Cat and Mouse with Gaddafi

The public explanation was disarmingly simple: the Navy, U.S. officials said, was engaged in "a show of resolve" that it would not be deterred from operating in international waters. But the show was certainly impressive. The aircraft carriers Coral Sea and Saratoga, carrying about 100 supersonic aircraft, cruised toward the Gulf of Sidra off the coast of Libya. Sailing protectively with them were at least 23 auxiliary vessels from the U.S. Sixth Fleet. The jet fighters blasted off the carriers on patrols that seemed to edge ever closer to Colonel Muammar Gaddafi's Soviet-armed nation.

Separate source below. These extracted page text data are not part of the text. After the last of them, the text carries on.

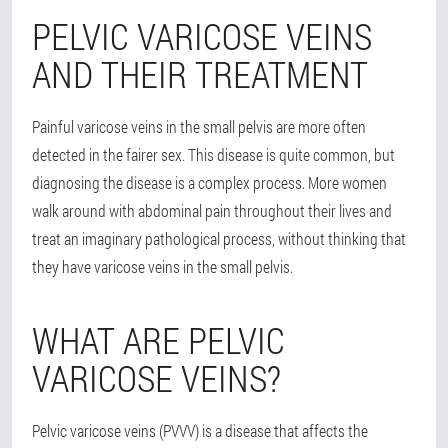
PELVIC VARICOSE VEINS
AND THEIR TREATMENT
Painful varicose veins in the small pelvis are more often
detected in the fairer sex. This disease is quite common, but
diagnosing the disease is a complex process. More women
walk around with abdominal pain throughout their lives and
treat an imaginary pathological process, without thinking that
they have varicose veins in the small pelvis.
WHAT ARE PELVIC
VARICOSE VEINS?
Pelvic varicose veins (PVVV) is a disease that affects the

In fact, the U.S. maneuvers were far from routine. The Navy did indeed seem intent on challenging Gaddafi's claim that the 300-mile-wide gulf belongs to Libya. Defense Secretary Caspar Weinberger, who devised the strategy and won White House support, had another purpose as well: to show Libya what it might confront if it promotes more terrorism. The U.S. contends that Gaddafi was at least partly responsible for the Christmas-week massacres at the Rome and Vienna airports. Beyond that, senior U.S. officials seemed eager to provoke Gaddafi into a military response. Said one Pentagon official: "If they don't react, we've exposed them as a paper tiger."

If Libya tried to interfere with the fighter patrols, the Navy pilots would undoubtedly defend themselves, as in 1981, when they knocked down two Libyan jets over the gulf after one had opened fire. But targets within Libya also look tempting to some U.S. strategists. One is an expanding military air base, nine miles south of the coastal city of Surt, where intelligence satellites show construction of twelve Soviet SA-5 ground-to-air missile sites. Another potential target is a nuclear-reactor project being built along the coast with Soviet help. A dangerous complication: the reactor and the batteries may both be tended by Soviet advisers.

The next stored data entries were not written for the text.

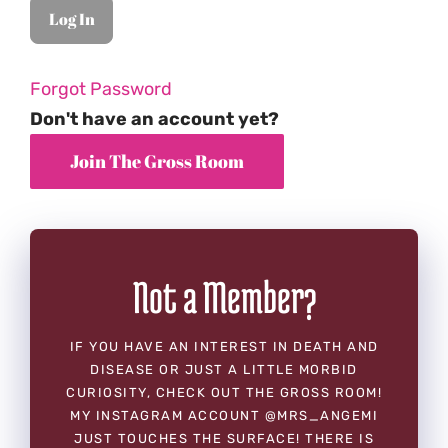
Forgot Password
Don't have an account yet?
Not a Member?
IF YOU HAVE AN INTEREST IN DEATH AND
DISEASE OR JUST A LITTLE MORBID
CURIOSITY, CHECK OUT THE GROSS ROOM!
MY INSTAGRAM ACCOUNT @MRS_ANGEMI
JUST TOUCHES THE SURFACE! THERE IS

Gaddafi branded the Navy exercise "aggressive provocation," which seemed roughly accurate. Ordering his armed forces on "total alert," he sent aircraft to fly over the gulf "to defend Libya's territorial waters." On Friday four Libyan MiG fighters headed toward the U.S. carriers, which were then about 300 miles offshore and well north of the point that Gaddafi calls "the line of death" and has staked out as his sea boundary (midway between the 32nd and 33rd parallels, 130 miles from the Libyan coast). When Navy jets were directed toward the Libyan aircraft, the Libyan pilots quickly turned back. "It looks like a cat-and-mouse game," observed a Western diplomat in Cairo.

At week's end Gaddafi headed into the gulf aboard a missile-carrying patrol boat, boasting that he would sail to "the line of death, where we will stand and fight." Despite such tough talk, Gaddafi has actually been scrambling to avoid a confrontation. His intermediaries last week offered Italy a secret pledge not to harbor terrorists. (It was rejected; Italy wants a public promise.) "Our impression is that Gaddafi is scared," said an Italian official. The pressure on the Libyan dictator can only increase as U.S. forces approach--and probably cross--his unenforceable boundary.